◆ Problem statement: The answer consists solely of the data below, reproduced exactly.

------------------------------------

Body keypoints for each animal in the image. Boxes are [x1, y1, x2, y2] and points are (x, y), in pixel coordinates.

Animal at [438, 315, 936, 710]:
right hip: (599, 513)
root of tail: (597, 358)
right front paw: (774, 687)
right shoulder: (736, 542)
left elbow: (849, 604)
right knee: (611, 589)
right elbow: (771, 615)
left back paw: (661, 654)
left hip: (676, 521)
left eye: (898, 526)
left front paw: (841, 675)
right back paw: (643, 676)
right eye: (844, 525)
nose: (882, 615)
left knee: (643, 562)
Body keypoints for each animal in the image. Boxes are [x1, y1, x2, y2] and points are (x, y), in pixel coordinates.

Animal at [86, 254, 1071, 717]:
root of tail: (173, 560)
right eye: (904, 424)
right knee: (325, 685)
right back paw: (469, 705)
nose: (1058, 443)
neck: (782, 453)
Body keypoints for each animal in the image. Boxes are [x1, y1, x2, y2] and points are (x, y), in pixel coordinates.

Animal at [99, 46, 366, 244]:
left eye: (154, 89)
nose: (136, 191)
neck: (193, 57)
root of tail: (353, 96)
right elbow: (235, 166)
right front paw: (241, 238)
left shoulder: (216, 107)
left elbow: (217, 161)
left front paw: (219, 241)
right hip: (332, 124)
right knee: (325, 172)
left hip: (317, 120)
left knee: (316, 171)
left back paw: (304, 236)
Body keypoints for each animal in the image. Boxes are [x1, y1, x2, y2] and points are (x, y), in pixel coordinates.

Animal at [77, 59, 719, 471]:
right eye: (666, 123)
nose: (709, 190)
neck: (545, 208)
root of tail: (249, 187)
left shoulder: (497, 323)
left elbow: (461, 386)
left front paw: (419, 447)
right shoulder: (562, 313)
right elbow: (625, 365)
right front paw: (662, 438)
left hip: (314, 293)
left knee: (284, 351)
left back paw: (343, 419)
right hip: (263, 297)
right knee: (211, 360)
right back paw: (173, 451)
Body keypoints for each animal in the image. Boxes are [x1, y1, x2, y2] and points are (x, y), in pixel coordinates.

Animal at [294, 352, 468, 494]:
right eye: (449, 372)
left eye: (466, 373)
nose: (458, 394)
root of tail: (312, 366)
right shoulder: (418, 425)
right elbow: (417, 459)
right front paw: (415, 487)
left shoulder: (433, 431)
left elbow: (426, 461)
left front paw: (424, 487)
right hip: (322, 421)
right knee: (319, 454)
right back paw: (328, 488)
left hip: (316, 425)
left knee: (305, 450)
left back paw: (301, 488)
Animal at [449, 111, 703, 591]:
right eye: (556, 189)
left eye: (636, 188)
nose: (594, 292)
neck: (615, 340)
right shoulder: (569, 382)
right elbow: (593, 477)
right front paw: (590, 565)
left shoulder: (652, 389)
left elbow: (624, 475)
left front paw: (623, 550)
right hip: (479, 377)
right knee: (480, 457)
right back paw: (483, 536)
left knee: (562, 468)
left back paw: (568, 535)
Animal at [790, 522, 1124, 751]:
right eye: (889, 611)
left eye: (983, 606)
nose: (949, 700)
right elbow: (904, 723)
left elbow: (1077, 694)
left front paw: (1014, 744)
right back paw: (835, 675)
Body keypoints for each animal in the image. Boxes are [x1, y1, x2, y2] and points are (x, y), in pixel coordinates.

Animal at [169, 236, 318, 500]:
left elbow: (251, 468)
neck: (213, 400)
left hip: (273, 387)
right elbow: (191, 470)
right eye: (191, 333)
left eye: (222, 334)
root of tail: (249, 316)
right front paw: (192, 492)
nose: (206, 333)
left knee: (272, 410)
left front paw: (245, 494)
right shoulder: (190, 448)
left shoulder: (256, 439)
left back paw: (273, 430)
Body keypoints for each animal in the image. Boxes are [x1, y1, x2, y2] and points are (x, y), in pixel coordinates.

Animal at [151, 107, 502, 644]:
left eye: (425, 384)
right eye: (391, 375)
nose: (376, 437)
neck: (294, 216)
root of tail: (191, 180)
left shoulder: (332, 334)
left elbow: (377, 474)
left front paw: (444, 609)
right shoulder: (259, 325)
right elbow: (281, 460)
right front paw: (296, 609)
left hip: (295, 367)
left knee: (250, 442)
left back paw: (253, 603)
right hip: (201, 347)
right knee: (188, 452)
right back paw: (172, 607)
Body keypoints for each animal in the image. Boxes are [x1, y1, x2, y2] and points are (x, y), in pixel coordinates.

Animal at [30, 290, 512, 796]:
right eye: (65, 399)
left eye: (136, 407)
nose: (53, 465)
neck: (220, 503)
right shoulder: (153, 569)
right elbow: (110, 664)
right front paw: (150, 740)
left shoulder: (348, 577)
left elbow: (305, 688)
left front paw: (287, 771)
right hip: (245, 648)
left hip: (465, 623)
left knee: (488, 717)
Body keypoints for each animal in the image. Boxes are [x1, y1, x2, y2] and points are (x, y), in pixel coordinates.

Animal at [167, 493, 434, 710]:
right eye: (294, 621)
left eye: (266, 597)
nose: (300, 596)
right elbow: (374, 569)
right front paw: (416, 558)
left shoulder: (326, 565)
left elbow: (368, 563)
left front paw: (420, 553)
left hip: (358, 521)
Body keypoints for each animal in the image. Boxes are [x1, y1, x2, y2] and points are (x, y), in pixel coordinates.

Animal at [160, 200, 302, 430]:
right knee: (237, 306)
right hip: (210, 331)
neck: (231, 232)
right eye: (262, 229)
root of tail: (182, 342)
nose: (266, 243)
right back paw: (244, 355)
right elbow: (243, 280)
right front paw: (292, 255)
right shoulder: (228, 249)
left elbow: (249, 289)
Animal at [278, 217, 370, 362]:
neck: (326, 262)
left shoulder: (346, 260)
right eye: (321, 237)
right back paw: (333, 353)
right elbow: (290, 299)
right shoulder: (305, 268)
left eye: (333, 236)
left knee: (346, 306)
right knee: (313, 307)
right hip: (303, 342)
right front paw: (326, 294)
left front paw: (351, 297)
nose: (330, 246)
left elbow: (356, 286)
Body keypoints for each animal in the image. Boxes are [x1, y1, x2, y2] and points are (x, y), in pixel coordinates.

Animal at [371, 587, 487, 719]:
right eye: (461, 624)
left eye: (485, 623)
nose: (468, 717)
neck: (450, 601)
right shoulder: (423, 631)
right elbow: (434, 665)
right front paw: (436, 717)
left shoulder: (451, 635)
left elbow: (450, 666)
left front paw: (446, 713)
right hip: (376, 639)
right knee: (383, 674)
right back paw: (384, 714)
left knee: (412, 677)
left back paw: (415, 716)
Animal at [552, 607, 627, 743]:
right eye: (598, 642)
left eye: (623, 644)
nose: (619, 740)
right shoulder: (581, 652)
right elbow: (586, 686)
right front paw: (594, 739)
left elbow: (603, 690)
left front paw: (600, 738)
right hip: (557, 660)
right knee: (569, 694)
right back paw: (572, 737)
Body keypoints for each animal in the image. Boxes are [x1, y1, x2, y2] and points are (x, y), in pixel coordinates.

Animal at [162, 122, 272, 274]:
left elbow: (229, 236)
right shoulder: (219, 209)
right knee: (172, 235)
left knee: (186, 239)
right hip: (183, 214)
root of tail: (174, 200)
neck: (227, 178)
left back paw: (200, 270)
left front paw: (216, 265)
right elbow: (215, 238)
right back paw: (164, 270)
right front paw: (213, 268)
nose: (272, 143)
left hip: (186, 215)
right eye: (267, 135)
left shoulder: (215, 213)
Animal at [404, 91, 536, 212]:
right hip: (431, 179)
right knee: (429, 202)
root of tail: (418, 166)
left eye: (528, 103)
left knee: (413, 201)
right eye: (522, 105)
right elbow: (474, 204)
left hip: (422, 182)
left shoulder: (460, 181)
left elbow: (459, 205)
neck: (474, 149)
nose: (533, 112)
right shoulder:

------------------------------------

◆ The answer:
Body keypoints for each animal in the image. Boxes are [x1, y1, x2, y2] and points are (x, y), in pixel coordinates.

Animal at [438, 315, 936, 710]:
right hip: (599, 513)
root of tail: (597, 358)
right front paw: (774, 687)
right shoulder: (736, 542)
left elbow: (849, 604)
right knee: (611, 589)
right elbow: (771, 615)
left back paw: (661, 654)
left hip: (676, 521)
left eye: (898, 526)
left front paw: (841, 675)
right back paw: (643, 676)
right eye: (844, 525)
nose: (882, 615)
left knee: (643, 562)
Body keypoints for each animal in the image. Boxes are [x1, y1, x2, y2] and points are (x, y), in pixel coordinates.

Animal at [86, 254, 1071, 717]:
root of tail: (173, 560)
right eye: (904, 424)
right knee: (325, 685)
right back paw: (469, 705)
nose: (1058, 443)
neck: (782, 453)
Body keypoints for each animal in the image. Boxes are [x1, y1, x2, y2] and points are (x, y), in pixel coordinates.

Animal at [99, 46, 366, 244]:
left eye: (154, 89)
nose: (136, 191)
neck: (193, 57)
root of tail: (353, 96)
right elbow: (235, 166)
right front paw: (241, 238)
left shoulder: (216, 107)
left elbow: (217, 161)
left front paw: (219, 241)
right hip: (332, 124)
right knee: (325, 172)
left hip: (317, 120)
left knee: (316, 171)
left back paw: (304, 236)
Body keypoints for each animal in the image. Boxes are [x1, y1, x2, y2] and points are (x, y), in pixel coordinates.

Animal at [77, 59, 719, 471]:
right eye: (666, 123)
nose: (709, 190)
neck: (545, 208)
root of tail: (249, 187)
left shoulder: (497, 323)
left elbow: (461, 386)
left front paw: (419, 447)
right shoulder: (562, 313)
right elbow: (625, 365)
right front paw: (662, 438)
left hip: (314, 293)
left knee: (284, 351)
left back paw: (343, 419)
right hip: (263, 297)
right knee: (211, 360)
right back paw: (173, 451)
Body keypoints for each animal in the image. Boxes are [x1, y1, x2, y2] and points are (x, y), in pixel coordinates.

Animal at [294, 352, 468, 494]:
right eye: (449, 372)
left eye: (466, 373)
nose: (458, 394)
root of tail: (312, 366)
right shoulder: (418, 425)
right elbow: (417, 459)
right front paw: (415, 487)
left shoulder: (433, 431)
left elbow: (426, 461)
left front paw: (424, 487)
right hip: (322, 421)
right knee: (319, 454)
right back paw: (328, 488)
left hip: (316, 425)
left knee: (305, 450)
left back paw: (301, 488)
Animal at [449, 111, 703, 591]:
right eye: (556, 189)
left eye: (636, 188)
nose: (594, 292)
neck: (615, 340)
right shoulder: (569, 382)
right elbow: (593, 477)
right front paw: (590, 565)
left shoulder: (652, 389)
left elbow: (624, 475)
left front paw: (623, 550)
right hip: (479, 377)
right knee: (480, 457)
right back paw: (483, 536)
left knee: (562, 468)
left back paw: (568, 535)
Animal at [790, 522, 1124, 751]:
right eye: (889, 611)
left eye: (983, 606)
nose: (949, 700)
right elbow: (904, 723)
left elbow: (1077, 694)
left front paw: (1014, 744)
right back paw: (835, 675)
Body keypoints for each animal in the image. Boxes are [x1, y1, x2, y2] and points are (x, y), in pixel coordinates.

Animal at [169, 236, 318, 500]:
left elbow: (251, 468)
neck: (213, 400)
left hip: (273, 387)
right elbow: (191, 470)
right eye: (191, 333)
left eye: (222, 334)
root of tail: (249, 316)
right front paw: (192, 492)
nose: (206, 333)
left knee: (272, 410)
left front paw: (245, 494)
right shoulder: (190, 448)
left shoulder: (256, 439)
left back paw: (273, 430)
Body keypoints for each animal in the image. Boxes are [x1, y1, x2, y2] and points are (x, y), in pixel coordinates.

Animal at [151, 107, 502, 644]:
left eye: (425, 384)
right eye: (391, 375)
nose: (376, 437)
neck: (294, 216)
root of tail: (191, 180)
left shoulder: (332, 334)
left elbow: (377, 474)
left front paw: (444, 609)
right shoulder: (259, 325)
right elbow: (281, 460)
right front paw: (296, 609)
left hip: (295, 367)
left knee: (250, 442)
left back paw: (253, 603)
right hip: (201, 347)
right knee: (188, 452)
right back paw: (172, 607)
Body keypoints for each animal in the image. Boxes are [x1, y1, x2, y2] and points are (x, y), in pixel coordinates.

Animal at [30, 290, 512, 796]:
right eye: (65, 399)
left eye: (136, 407)
nose: (53, 465)
neck: (220, 503)
right shoulder: (153, 569)
right elbow: (110, 664)
right front paw: (150, 740)
left shoulder: (348, 577)
left elbow: (305, 688)
left front paw: (287, 771)
right hip: (245, 648)
left hip: (465, 623)
left knee: (488, 717)
Body keypoints for each animal in the image. Boxes are [x1, y1, x2, y2] and points are (x, y), in pixel coordinates.

Animal at [167, 493, 434, 710]:
right eye: (294, 621)
left eye: (266, 597)
nose: (300, 596)
right elbow: (374, 569)
right front paw: (416, 558)
left shoulder: (326, 565)
left elbow: (368, 563)
left front paw: (420, 553)
left hip: (358, 521)
Body keypoints for each animal in the image. Boxes are [x1, y1, x2, y2] and points are (x, y), in pixel coordinates.

Animal at [160, 200, 302, 430]:
right knee: (237, 306)
right hip: (210, 331)
neck: (231, 232)
right eye: (262, 229)
root of tail: (182, 342)
nose: (266, 243)
right back paw: (244, 355)
right elbow: (243, 280)
right front paw: (292, 255)
right shoulder: (228, 249)
left elbow: (249, 289)
Animal at [278, 217, 370, 362]:
neck: (326, 262)
left shoulder: (346, 260)
right eye: (321, 237)
right back paw: (333, 353)
right elbow: (290, 299)
right shoulder: (305, 268)
left eye: (333, 236)
left knee: (346, 306)
right knee: (313, 307)
right hip: (303, 342)
right front paw: (326, 294)
left front paw: (351, 297)
nose: (330, 246)
left elbow: (356, 286)
Body keypoints for each animal in the image. Boxes are [x1, y1, x2, y2] and points are (x, y), in pixel coordinates.

Animal at [371, 587, 487, 719]:
right eye: (461, 624)
left eye: (485, 623)
nose: (468, 717)
neck: (450, 601)
right shoulder: (423, 631)
right elbow: (434, 665)
right front paw: (436, 717)
left shoulder: (451, 635)
left elbow: (450, 666)
left front paw: (446, 713)
right hip: (376, 639)
right knee: (383, 674)
right back paw: (384, 714)
left knee: (412, 677)
left back paw: (415, 716)
Animal at [552, 607, 627, 743]:
right eye: (598, 642)
left eye: (623, 644)
nose: (619, 740)
right shoulder: (581, 652)
right elbow: (586, 686)
right front paw: (594, 739)
left elbow: (603, 690)
left front paw: (600, 738)
right hip: (557, 660)
right knee: (569, 694)
right back paw: (572, 737)
Body keypoints for each animal in the image. Boxes are [x1, y1, x2, y2] and points are (x, y), in pixel coordinates.

Animal at [162, 122, 272, 274]:
left elbow: (229, 236)
right shoulder: (219, 209)
right knee: (172, 235)
left knee: (186, 239)
right hip: (183, 214)
root of tail: (174, 200)
neck: (227, 178)
left back paw: (200, 270)
left front paw: (216, 265)
right elbow: (215, 238)
right back paw: (164, 270)
right front paw: (213, 268)
nose: (272, 143)
left hip: (186, 215)
right eye: (267, 135)
left shoulder: (215, 213)
Animal at [404, 91, 536, 212]:
right hip: (431, 179)
right knee: (429, 202)
root of tail: (418, 166)
left eye: (528, 103)
left knee: (413, 201)
right eye: (522, 105)
right elbow: (474, 204)
left hip: (422, 182)
left shoulder: (460, 181)
left elbow: (459, 205)
neck: (474, 149)
nose: (533, 112)
right shoulder:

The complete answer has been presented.